What it argues
Richard Rhodes spent years researching the scientific and political story behind the Manhattan Project, and the result is a work of narrative history that refuses to treat the bomb as either a triumph or a horror to be judged from a comfortable distance. The Making of the Atomic Bomb won the Pulitzer Prize in 1988 and remains the definitive account of how the most destructive weapon in history was built in under three years.

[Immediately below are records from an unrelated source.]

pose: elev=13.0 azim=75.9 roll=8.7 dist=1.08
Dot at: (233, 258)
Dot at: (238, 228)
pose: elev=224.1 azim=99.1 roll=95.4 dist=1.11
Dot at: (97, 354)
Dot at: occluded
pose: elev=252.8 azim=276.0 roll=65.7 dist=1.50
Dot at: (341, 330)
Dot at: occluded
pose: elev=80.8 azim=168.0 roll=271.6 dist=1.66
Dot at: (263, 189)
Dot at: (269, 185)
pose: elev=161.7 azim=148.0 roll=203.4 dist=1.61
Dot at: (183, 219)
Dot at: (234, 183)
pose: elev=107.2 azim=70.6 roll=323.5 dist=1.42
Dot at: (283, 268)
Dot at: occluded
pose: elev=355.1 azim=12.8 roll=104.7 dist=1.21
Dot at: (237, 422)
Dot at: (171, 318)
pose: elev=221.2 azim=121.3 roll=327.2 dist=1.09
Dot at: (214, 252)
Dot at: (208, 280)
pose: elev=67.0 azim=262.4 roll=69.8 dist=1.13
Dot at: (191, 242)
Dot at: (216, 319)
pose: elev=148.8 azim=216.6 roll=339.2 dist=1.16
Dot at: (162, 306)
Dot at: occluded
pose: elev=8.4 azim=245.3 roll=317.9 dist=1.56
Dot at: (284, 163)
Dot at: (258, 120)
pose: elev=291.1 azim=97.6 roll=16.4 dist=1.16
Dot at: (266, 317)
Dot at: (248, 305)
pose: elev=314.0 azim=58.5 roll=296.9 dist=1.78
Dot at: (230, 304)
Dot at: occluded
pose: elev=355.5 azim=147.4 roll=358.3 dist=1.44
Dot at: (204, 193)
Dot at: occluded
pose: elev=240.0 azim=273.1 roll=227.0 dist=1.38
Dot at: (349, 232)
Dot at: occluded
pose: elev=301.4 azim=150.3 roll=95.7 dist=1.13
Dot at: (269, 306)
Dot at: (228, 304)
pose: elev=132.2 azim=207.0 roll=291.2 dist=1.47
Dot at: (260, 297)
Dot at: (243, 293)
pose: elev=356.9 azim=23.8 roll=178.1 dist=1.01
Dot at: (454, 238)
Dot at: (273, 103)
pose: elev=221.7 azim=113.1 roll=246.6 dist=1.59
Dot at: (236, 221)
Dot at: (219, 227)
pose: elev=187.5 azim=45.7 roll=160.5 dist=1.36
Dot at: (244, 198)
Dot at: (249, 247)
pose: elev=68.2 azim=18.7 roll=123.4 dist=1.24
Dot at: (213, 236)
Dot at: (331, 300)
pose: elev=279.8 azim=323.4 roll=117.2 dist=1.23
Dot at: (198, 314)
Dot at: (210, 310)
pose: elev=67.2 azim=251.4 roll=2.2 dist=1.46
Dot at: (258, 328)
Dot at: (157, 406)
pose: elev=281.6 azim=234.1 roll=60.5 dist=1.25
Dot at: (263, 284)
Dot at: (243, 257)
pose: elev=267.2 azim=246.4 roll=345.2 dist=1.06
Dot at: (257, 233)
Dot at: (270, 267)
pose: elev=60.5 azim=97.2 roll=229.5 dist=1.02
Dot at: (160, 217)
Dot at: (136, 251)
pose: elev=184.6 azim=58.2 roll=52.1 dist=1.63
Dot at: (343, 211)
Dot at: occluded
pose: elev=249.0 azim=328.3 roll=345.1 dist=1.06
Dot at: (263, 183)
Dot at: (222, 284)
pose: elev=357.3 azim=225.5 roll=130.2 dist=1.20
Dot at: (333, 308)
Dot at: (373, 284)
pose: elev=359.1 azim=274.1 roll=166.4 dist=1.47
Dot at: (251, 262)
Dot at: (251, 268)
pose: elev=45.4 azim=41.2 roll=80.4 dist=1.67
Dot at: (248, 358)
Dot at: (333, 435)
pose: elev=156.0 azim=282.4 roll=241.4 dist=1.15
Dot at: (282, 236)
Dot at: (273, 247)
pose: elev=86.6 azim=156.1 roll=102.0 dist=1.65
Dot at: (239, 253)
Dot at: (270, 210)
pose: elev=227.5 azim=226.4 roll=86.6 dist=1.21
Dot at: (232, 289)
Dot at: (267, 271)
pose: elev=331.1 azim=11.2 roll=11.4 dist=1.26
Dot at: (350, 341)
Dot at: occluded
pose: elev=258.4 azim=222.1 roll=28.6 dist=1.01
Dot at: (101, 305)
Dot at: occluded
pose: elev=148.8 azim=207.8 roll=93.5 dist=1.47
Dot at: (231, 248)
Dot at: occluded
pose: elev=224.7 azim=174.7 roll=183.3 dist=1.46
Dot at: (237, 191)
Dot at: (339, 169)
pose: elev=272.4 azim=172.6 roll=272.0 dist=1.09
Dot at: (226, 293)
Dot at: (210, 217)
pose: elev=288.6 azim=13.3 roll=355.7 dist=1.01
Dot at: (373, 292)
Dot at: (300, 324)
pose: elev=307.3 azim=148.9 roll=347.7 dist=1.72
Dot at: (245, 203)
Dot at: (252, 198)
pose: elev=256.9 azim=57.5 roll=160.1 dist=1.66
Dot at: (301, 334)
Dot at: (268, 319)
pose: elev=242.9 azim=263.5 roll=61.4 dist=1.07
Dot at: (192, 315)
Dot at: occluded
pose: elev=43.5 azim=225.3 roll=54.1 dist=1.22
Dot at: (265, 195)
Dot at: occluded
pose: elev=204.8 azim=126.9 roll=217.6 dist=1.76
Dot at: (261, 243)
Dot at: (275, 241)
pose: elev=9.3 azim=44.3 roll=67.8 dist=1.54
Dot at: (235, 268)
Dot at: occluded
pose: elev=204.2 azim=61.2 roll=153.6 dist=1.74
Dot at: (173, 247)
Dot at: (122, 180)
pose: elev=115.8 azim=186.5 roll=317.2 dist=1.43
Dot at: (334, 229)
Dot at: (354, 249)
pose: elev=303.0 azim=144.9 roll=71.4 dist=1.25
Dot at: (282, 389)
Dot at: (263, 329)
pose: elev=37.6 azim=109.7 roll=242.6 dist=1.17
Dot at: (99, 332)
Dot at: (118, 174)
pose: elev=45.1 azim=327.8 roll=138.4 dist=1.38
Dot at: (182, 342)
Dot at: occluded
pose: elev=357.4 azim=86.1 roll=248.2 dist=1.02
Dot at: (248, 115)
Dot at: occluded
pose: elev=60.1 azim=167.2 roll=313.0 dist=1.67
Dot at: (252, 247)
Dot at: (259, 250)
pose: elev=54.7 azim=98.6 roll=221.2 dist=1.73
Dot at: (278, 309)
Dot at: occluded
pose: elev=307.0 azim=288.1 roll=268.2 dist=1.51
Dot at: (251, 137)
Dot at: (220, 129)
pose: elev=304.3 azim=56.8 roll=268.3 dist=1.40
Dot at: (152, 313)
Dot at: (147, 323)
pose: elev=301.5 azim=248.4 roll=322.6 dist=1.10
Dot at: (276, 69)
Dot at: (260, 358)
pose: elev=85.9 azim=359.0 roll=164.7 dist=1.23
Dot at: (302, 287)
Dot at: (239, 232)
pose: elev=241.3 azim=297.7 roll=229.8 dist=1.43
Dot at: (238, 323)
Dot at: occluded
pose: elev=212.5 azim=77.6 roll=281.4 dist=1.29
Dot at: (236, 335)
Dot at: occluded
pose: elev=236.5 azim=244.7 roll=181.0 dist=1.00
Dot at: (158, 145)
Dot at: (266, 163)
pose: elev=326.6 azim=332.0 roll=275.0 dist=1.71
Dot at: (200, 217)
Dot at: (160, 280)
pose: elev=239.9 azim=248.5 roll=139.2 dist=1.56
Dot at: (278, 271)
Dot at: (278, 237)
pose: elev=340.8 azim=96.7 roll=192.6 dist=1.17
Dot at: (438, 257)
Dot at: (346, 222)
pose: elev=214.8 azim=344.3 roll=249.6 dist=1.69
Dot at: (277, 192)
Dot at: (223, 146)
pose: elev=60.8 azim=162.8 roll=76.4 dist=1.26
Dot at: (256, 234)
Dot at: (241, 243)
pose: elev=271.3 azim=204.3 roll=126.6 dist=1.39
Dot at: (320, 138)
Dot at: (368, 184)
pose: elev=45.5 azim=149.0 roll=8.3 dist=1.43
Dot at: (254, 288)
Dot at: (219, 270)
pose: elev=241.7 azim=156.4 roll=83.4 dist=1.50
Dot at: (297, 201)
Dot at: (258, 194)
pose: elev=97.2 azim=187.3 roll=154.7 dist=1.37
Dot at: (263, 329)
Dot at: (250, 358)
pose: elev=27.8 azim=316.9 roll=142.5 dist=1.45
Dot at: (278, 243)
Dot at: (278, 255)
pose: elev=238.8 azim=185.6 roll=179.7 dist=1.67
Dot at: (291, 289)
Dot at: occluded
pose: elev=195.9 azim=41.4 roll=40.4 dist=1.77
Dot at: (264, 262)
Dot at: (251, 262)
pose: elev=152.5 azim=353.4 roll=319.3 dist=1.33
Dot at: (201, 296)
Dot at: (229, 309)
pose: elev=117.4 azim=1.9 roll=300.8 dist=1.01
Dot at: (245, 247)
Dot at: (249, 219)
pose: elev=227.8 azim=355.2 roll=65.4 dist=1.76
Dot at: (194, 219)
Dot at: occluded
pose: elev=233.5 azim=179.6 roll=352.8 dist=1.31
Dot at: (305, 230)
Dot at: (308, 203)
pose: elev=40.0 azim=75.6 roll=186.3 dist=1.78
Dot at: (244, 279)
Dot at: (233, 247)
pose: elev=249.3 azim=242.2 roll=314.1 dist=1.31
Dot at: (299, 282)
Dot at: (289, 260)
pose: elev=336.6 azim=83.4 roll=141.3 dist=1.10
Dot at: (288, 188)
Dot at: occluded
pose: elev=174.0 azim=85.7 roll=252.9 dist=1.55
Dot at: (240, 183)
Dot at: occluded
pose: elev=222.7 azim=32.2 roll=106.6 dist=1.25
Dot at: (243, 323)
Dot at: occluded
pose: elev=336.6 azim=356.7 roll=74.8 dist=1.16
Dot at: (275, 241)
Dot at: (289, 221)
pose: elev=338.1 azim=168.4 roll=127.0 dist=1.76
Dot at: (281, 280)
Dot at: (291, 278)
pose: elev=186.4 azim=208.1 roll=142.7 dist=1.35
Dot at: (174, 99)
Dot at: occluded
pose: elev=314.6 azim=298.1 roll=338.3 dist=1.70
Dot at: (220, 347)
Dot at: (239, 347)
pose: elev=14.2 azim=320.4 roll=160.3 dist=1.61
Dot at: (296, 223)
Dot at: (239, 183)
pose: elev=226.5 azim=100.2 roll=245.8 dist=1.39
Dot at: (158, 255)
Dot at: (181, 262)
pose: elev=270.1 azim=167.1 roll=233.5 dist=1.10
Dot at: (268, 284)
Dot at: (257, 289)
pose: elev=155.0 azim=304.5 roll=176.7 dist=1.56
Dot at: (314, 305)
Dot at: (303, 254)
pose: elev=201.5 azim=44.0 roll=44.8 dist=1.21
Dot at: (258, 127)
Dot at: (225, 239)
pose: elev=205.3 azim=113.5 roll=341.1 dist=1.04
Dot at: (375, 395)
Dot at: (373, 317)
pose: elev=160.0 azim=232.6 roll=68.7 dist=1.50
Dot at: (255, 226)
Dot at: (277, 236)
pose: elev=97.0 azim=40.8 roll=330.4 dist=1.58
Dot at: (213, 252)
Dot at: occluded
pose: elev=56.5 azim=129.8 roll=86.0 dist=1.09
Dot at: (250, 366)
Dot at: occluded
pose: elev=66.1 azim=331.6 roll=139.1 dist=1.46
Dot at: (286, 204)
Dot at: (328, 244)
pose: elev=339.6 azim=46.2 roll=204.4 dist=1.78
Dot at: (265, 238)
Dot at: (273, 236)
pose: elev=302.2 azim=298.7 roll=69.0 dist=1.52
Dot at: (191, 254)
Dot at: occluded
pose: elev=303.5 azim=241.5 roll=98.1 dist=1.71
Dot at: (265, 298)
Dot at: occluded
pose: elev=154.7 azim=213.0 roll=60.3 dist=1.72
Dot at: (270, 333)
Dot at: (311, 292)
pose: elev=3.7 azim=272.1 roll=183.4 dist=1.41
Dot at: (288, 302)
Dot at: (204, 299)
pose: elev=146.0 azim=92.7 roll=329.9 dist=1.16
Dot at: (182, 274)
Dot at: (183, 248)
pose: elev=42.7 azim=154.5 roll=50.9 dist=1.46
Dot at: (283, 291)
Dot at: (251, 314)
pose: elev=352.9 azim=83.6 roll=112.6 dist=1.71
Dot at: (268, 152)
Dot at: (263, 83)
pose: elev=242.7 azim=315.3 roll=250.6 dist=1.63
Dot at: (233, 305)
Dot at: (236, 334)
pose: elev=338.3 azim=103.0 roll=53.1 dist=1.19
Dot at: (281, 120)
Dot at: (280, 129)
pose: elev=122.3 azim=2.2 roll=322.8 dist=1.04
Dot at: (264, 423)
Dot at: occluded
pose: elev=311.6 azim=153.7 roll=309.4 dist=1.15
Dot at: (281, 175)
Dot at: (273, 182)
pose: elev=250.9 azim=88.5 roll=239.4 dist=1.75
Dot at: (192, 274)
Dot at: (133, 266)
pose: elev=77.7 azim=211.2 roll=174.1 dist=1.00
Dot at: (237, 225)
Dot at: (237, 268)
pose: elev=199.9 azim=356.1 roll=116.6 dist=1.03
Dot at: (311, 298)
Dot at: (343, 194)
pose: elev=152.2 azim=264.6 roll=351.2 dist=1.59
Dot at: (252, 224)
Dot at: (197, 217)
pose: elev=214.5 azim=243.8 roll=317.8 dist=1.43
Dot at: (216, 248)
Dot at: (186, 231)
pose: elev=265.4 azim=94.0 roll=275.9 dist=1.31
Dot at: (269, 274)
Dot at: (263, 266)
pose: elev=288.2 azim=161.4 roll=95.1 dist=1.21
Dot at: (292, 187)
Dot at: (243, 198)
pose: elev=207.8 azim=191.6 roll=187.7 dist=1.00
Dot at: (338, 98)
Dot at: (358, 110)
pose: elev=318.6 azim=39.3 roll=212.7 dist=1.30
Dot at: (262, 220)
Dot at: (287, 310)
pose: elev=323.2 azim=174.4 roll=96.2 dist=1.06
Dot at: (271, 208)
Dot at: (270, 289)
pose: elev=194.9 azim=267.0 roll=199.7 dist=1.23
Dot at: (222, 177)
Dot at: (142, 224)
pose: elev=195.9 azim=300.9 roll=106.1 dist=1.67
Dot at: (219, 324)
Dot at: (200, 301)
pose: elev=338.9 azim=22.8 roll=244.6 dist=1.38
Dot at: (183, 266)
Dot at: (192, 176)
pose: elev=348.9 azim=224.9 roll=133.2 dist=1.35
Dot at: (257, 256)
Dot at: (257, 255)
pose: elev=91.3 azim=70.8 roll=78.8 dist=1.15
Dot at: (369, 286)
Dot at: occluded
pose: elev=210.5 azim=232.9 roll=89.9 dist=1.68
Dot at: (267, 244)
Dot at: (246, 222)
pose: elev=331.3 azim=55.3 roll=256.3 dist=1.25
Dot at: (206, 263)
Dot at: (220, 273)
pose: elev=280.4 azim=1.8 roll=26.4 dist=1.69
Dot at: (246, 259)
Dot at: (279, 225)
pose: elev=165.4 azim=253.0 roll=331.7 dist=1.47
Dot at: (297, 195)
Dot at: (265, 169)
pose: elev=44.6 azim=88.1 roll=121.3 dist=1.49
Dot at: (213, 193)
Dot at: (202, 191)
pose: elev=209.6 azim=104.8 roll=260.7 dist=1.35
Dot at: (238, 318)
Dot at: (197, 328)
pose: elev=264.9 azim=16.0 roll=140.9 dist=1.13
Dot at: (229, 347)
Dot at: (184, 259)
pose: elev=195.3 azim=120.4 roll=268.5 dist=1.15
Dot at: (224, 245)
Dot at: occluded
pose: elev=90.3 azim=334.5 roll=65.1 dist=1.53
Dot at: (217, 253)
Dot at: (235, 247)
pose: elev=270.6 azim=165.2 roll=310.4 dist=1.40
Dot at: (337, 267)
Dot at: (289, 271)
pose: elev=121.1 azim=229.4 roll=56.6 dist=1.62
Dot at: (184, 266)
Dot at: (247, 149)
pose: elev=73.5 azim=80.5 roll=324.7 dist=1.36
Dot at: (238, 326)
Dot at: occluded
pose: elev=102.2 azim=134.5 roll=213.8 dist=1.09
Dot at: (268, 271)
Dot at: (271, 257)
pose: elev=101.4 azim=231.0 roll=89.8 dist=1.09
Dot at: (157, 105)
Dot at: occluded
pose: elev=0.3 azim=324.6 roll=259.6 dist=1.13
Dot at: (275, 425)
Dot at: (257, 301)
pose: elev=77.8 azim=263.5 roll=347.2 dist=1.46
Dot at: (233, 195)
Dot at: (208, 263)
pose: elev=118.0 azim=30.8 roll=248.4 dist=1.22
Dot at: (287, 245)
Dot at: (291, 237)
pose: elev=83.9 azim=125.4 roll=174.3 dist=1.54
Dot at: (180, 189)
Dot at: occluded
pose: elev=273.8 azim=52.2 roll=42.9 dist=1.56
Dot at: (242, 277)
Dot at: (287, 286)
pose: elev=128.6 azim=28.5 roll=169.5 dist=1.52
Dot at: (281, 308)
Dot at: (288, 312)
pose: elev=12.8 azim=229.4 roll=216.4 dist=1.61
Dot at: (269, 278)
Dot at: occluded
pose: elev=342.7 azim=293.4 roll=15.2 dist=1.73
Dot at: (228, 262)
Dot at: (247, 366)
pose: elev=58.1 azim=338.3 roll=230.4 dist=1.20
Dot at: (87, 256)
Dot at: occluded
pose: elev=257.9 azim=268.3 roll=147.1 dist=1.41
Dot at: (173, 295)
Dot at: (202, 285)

Rhodes begins with the theoretical physics — the discoveries of radioactivity, fission, and the chain reaction — and renders them accessible without dumbing them down. The scientists who built the bomb are vivid individuals: Leo Szilard conceiving the chain reaction on a London street corner, Enrico Fermi supervising the first controlled reaction beneath a Chicago squash court, Robert Oppenheimer managing an extraordinary collection of egos in the New Mexico desert. Rhodes is as interested in the human story as the technical one, and he follows these men and women from their European origins through emigration, wartime secrecy, and finally the detonations at Alamogordo, Hiroshima, and Nagasaki.
What it gets right
- 1.
The atomic bomb was built by a community of European refugee physicists who brought the theoretical foundations of fission to America just as Hitler was closing universities to Jews.
- 2.
The Manhattan Project succeeded in part because of Robert Oppenheimer's rare ability to manage top-tier scientific talent under extreme secrecy and time pressure.
- 3.
The decision to use the bomb on Japanese cities involved less deliberation than the decision to build it. No single formal review considered alternatives before Hiroshima.
What it covers
Who wrote it
Richard Rhodes is an American author and journalist whose work spans nuclear history, science, and American culture. He has written more than twenty books, including the follow-up volumes Dark Sun (about the hydrogen bomb) and Arsenals of Folly (about the Cold War arms race). The Making of the Atomic Bomb won the Pulitzer Prize for General Nonfiction, the National Book Award, and the National Book Critics Circle Award in 1988. Rhodes has received fellowships from the Guggenheim Foundation and the Alfred P. Sloan Foundation. He lives in Northern California.